Clare Dalton, "When Paradigms Collide: Protecting Battered Parents and Their Children in the Family Court System," 37 Fam. & Conciliation Courts Rev. 273, 288-90 (July 1999) [excerpt]

SAFETY

One reason passions run high in these debates is that the stakes are high. Women, children, and men die each year in abuse-related homicides. Often, the children are the continuing link between an abused partner and the abuser, under court-ordered arrangements that guarantee the abuser's access to his former family and their vulnerability to him. In Boston within the last few months, a father used a visitation transfer as an opportunity to slash his former partner repeatedly in the face and neck even though she had taken the precaution of arranging the transfer at a busy subway station and had brought a male friend with her for extra security. The father was also hospitalized with self-inflicted stab wounds. [FN65] In Washington State just before Christmas, a father shot and killed his former wife and their two-year-old daughter, Carli, in a car parked outside a visitation center. Staff at the center said that in interviewing the parents they had detected no more signs of danger than in "any other of our caseload." The father later killed himself when he was stopped by police. [FN66]

Of course, not every case involving the breakup of an abusive relationship ends this way. And, sadly, some cases will, no matter how the family court system responds. But every lawyer or advocate who works closely with abused women, and every mental health professional who specializes in assisting victims of and witnesses to violence in the home, lives in fear that their clients will be next-to be maimed or killed or to witness the assault or death of someone they love. As professionals, they know that they cannot always save their clients. But, their anguish at participating in processes that leave their clients unprotected or, worse, put them at increased risk, is both understandable and appropriate.

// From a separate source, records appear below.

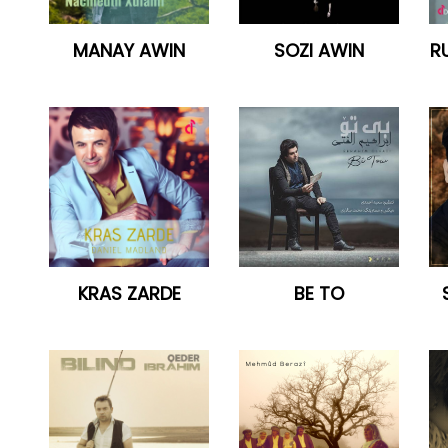
MANAY AWIN
SOZI AWIN
RU
KRAS ZARDE
BE TO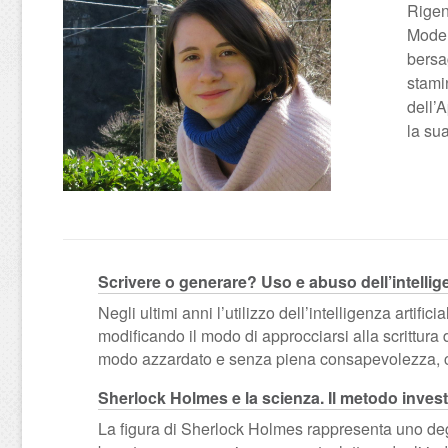
Rigen
Modena
bersag
stami
dell’
la su
Scrivere o generare? Uso e abuso dell’intellige
Negli ultimi anni l’utilizzo dell’intelligenza artif
modificando il modo di approcciarsi alla scrittura d
modo azzardato e senza piena consapevolezza, 
Sherlock Holmes e la scienza. Il metodo invest
La figura di Sherlock Holmes rappresenta uno degli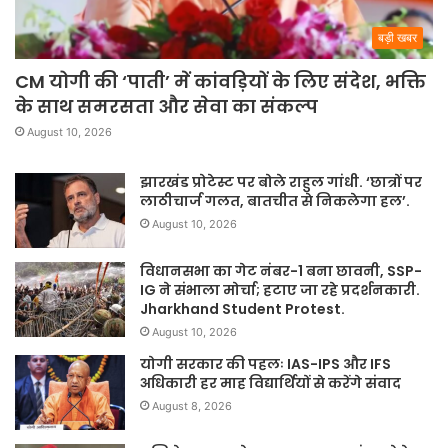
बड़ी खबर
CM योगी की ‘पाती’ में कांवड़ियों के लिए संदेश, भक्ति
के साथ समरसता और सेवा का संकल्प
August 10, 2026
झारखंड प्रोटेस्ट पर बोले राहुल गांधी. ‘छात्रों पर
लाठीचार्ज गलत, बातचीत से निकलेगा हल’.
August 10, 2026
विधानसभा का गेट नंबर-1 बना छावनी, SSP-
IG ने संभाला मोर्चा; हटाए जा रहे प्रदर्शनकारी.
Jharkhand Student Protest.
August 10, 2026
योगी सरकार की पहलः IAS-IPS और IFS
अधिकारी हर माह विद्यार्थियों से करेंगे संवाद
August 8, 2026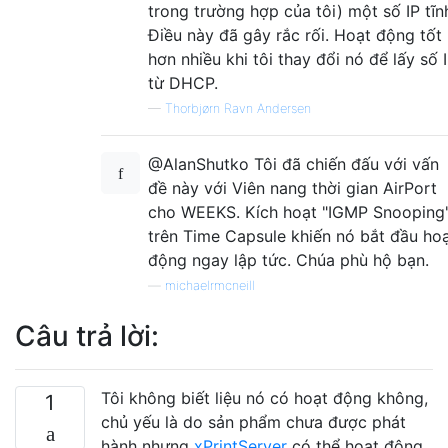
trong trường hợp của tôi) một số IP tĩn
Điều này đã gây rắc rối. Hoạt động tốt
hơn nhiều khi tôi thay đổi nó để lấy số 
từ DHCP.
—
Thorbjørn Ravn Andersen
@AlanShutko Tôi đã chiến đấu với vấn
đề này với Viên nang thời gian AirPort
cho WEEKS. Kích hoạt "IGMP Snooping
trên Time Capsule khiến nó bắt đầu ho
động ngay lập tức. Chúa phù hộ bạn.
—
michaelrmcneill
Câu trả lời:
Tôi không biết liệu nó có hoạt động không,
1
chủ yếu là do sản phẩm chưa được phát
hành nhưng
xPrintServer
có thể hoạt động.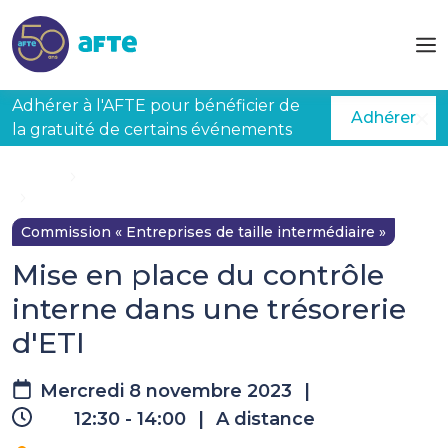
Aller au contenu principal
Adhérer à l'AFTE pour bénéficier de
Adhérer
la gratuité de certains événements
Accueil
Évènements à venir
Mise en place du contrôle interne dans une trésorerie d'ETI
Commission « Entreprises de taille intermédiaire »
Mise en place du contrôle
interne dans une trésorerie
d'ETI
Mercredi 8 novembre 2023
|
12:30 - 14:00
|
A distance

Security begins with knowing that every professional in the family court system has incorporated a careful risk assessment into his or her analysis of the case and recommendations for its disposition. It rests on the willingness of those same actors to make safety a priority even when safety is inconsistent with parental access. It rests on knowing that the community has resources, like supervised visitation programs, that can provide safe parental access even when partner access is unsafe and that involved professionals know about those resources and are ready to recommend them. It grows with knowing that any negotiated settlement has, insofar as possible, the genuine assent of the abused partner and the independent approval of someone looking out for the children's welfare and that it meets basic safety requirements. Security grows further with the knowledge that judges are ready to craft orders with close attention to violence-sensitive recommendations and concerns *290 and are willing to use all the flexibility and creativity the underlying legal standards allow. Finally, it rests on the confidence that if the disposition of the case proves inadequate, if it promotes or allows further abuse, the individual who comes back to court seeking increased safety through modification or enforcement of an order will be given careful and respectful attention.

[FN65]. Beth Daley and Zachary R. Rowdy, T stop attack hurts 4: Rush-hour crowd views bloody melee, BOSTON GLOBE, B1, Oct. 20, 1998.

[FN66]. George Tibbets, Wash. Woman Couldn't Escape Husband, Associated Press, Dec. 21, 1998.